■ GIVEN TEXT:
************

Originally facing a 4th-and-2 after that 15-yarder, the Patriots took a delay of game penalty to give Jake Bailey more space to work with. Bailey ended up pinning the Buccaneers at their own 5-yard line, but with two timeouts available they drove down the field in 1:36 and kicked a 44-yarder right before the half expired. They then received the second half kickoff, even though they did not end up scoring on that possession.
We can call it a win and say that New England only ended up giving up a field goal, but I would argue that everyone in the world should have known that the Bucs would score on that drive, even though they had struggled to up until that point. Why? Because Tom Brady, that’s why.
When you are playing the greatest quarterback of all time, you have to be more aggressive. When the money is on the line, at the end of the game or half, Brady almost always comes through. He did again here, and the Patriots would end up losing the game by two points. I can certainly understand not wanting to go for it right before the half, but giving Brady the ball back with two minutes and two timeouts simply is a dangerous decision to make.
Week 4 vs Tampa Bay Buccaneers
Situation: Patriots 17, Buccaneers 19, 0:59 remaining in game, 4th-and-3 at the Tampa Bay 37-yard line
Play: 4-3-TB 37 (:59) N.Folk 56 yard field goal is No Good, Hit Left Upright, Center-J.Cardona, Holder-J.Bailey.
The Patriots had a 7-6 lead late in the third quarter, and the two teams started trading scoring drives. The Buccaneers scored on three straight possessions — one touchdown and two field goals — and New England on back-to-back drives via one touchdown and one field goal. Now, the Patriots were driving again to try to take the lead at the very end of the game.

************

■ TASK A:
In the Patriots–Buccaneers passage, by how many points did the Patriots lose the game?
■ TASK B:
Resume the Patriots–Buccaneers passage from where it stops.
The data after the Patriots–Buccaneers passage play no part in this work.

************

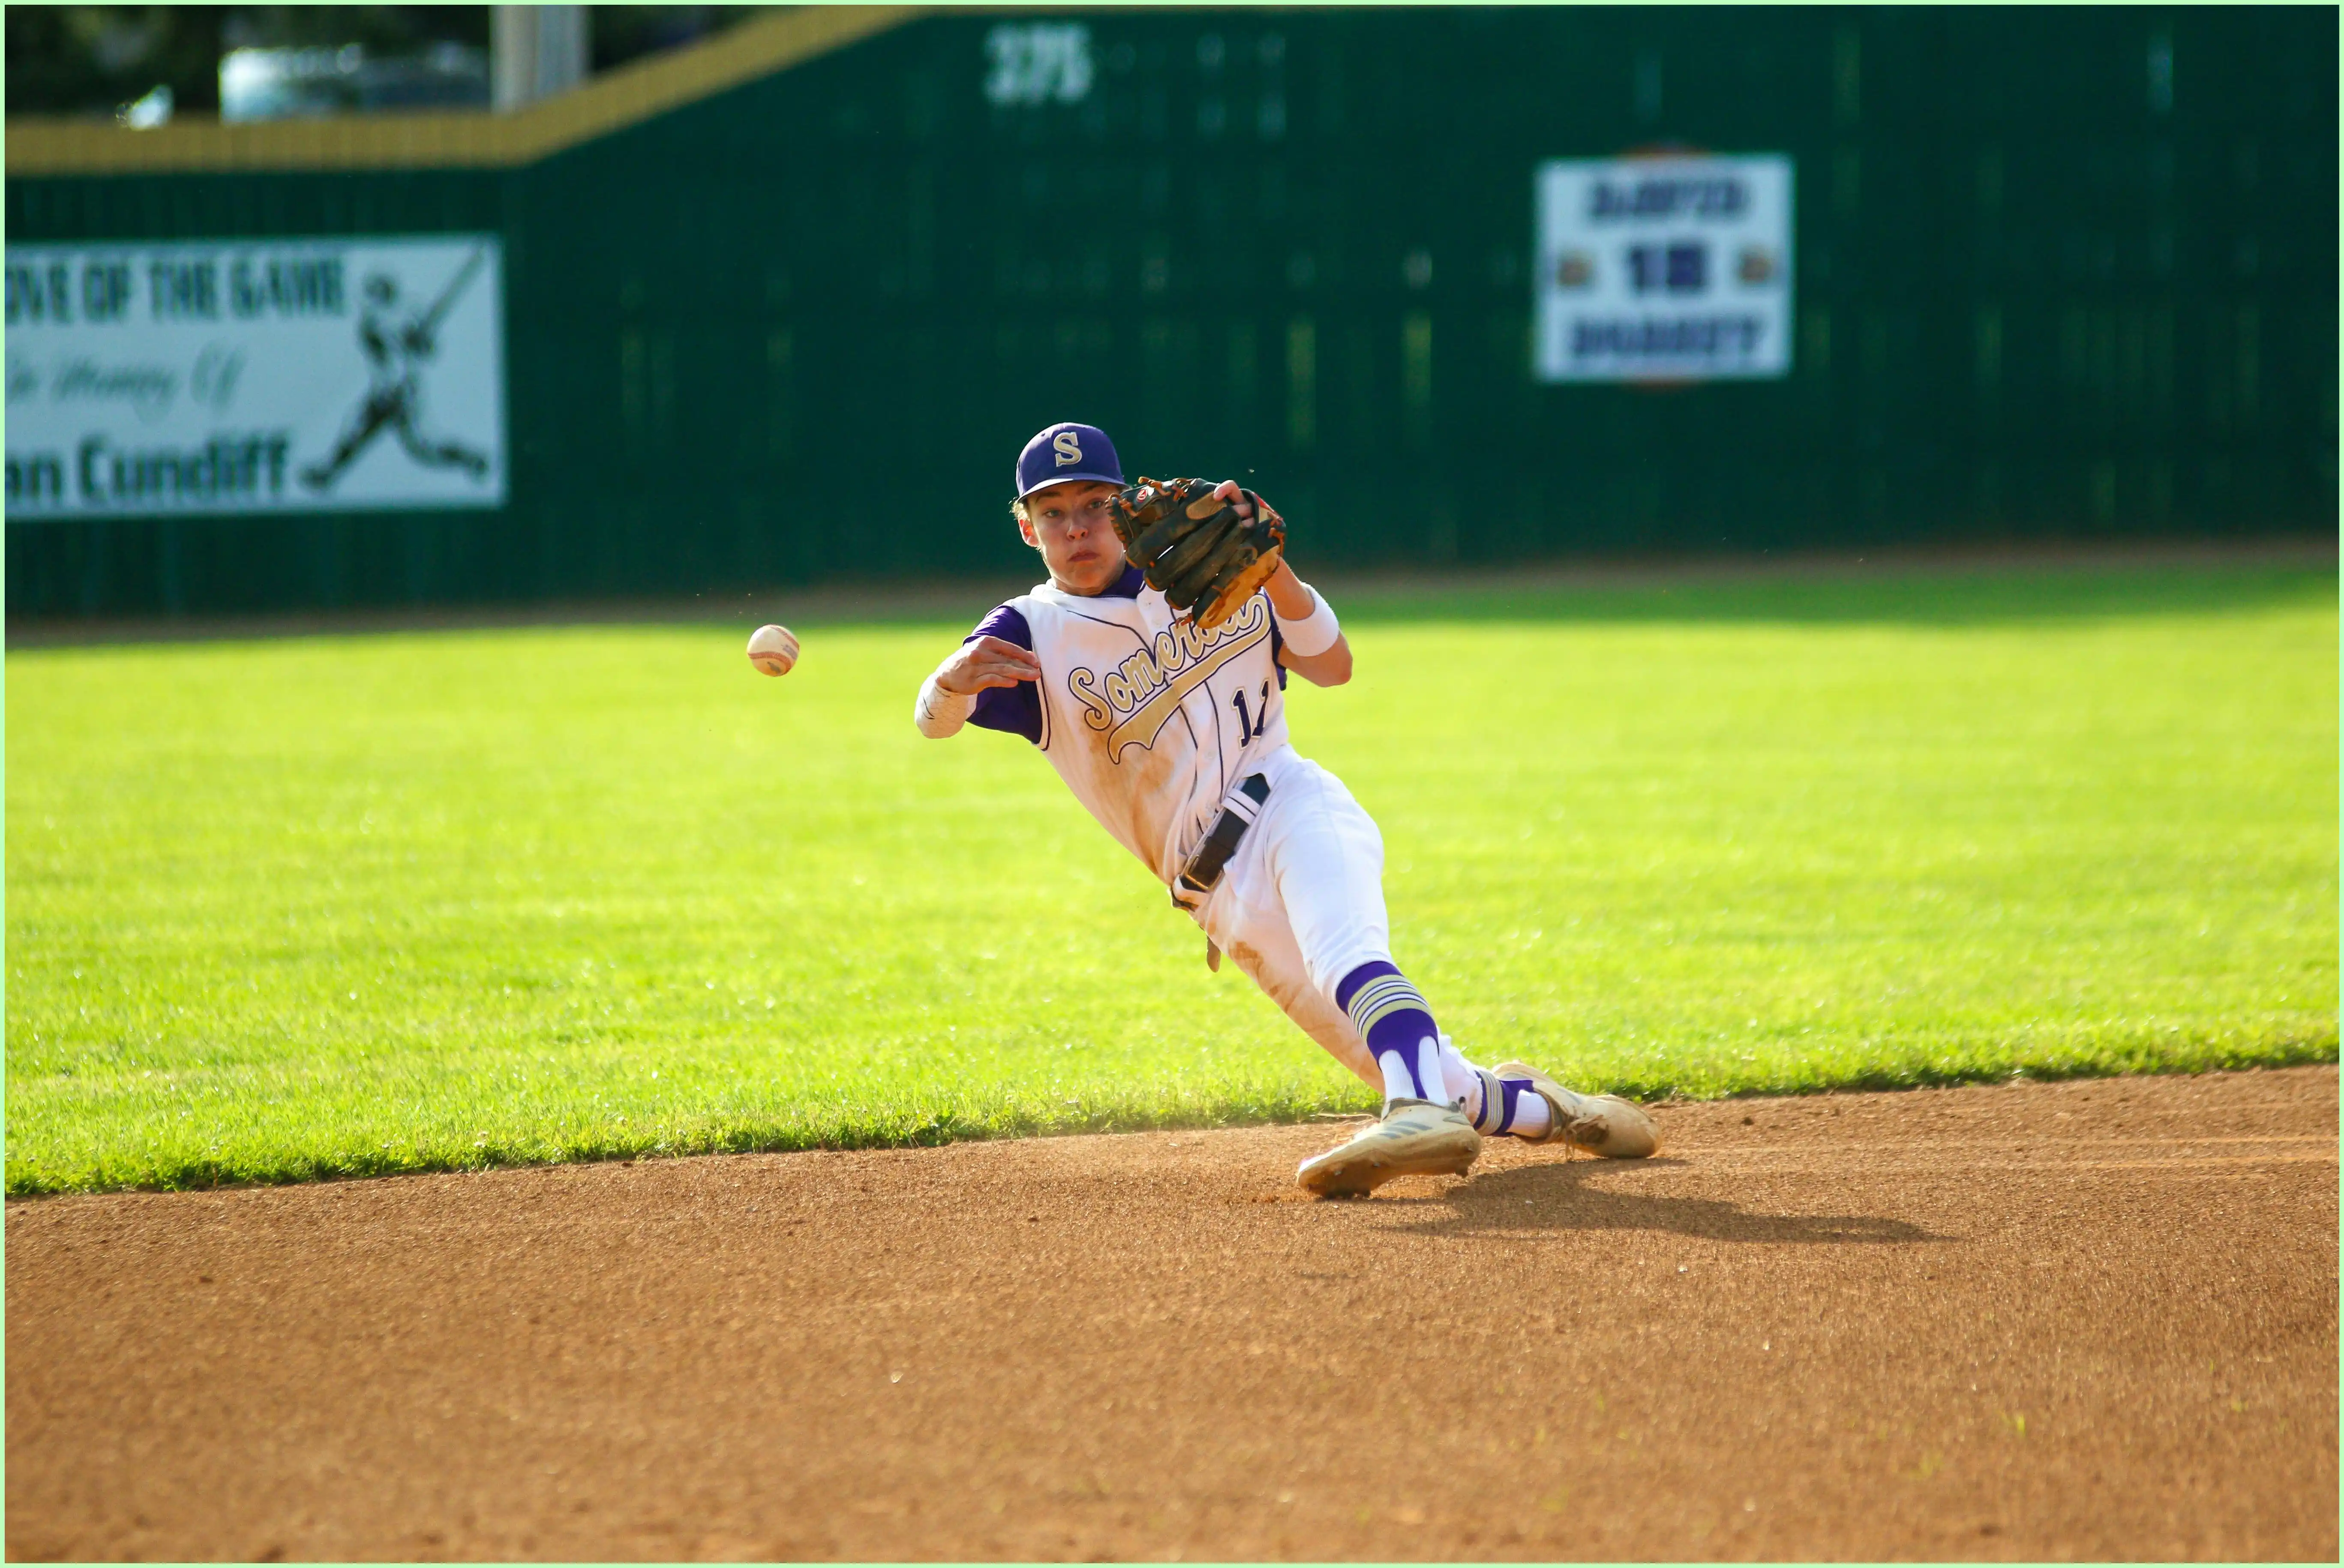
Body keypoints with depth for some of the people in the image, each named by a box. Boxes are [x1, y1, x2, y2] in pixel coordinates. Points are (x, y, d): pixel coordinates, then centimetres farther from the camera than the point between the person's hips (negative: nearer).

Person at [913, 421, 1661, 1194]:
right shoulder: (1031, 632, 1)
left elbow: (1333, 667, 3)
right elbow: (934, 718, -18)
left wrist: (1270, 568, -15)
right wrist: (952, 680, -43)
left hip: (1293, 806, -1)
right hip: (1225, 894, 1)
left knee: (1340, 949, -37)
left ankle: (1426, 1115, -59)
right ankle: (1535, 1107, 27)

************

■ TASK RESULT A:
Two points.

■ TASK RESULT B:
New England would decide to attempt a 56-yard field goal with Nick Folk instead of trying to convert on 4th-and-3. Even if the Patriots had made the kick, which would have tied a career-high for Folk, the Buccaneers would have gotten the ball back with just about a minute left, with two timeouts still available. Is there anyone in America that believes that Tom Brady wouldn’t have driven his team down and put it in field goal range to attempt a game winner?
So, even if the play had worked out perfectly and Folk’s kick went through the uprights, the Patriots would not have been in the clear just yet. What is the point of going for a low-percentage kick if you have no certainty that you are going to win even if the kicker makes it? This was curious at the time, and, although Folk came so close to hitting it, it is hard to defend this decision by Belichick.
This kick plus the aforementioned Bailey punt are, in my opinion, among the main reasons why the Patriots lost a very winnable game against the Buccaneers.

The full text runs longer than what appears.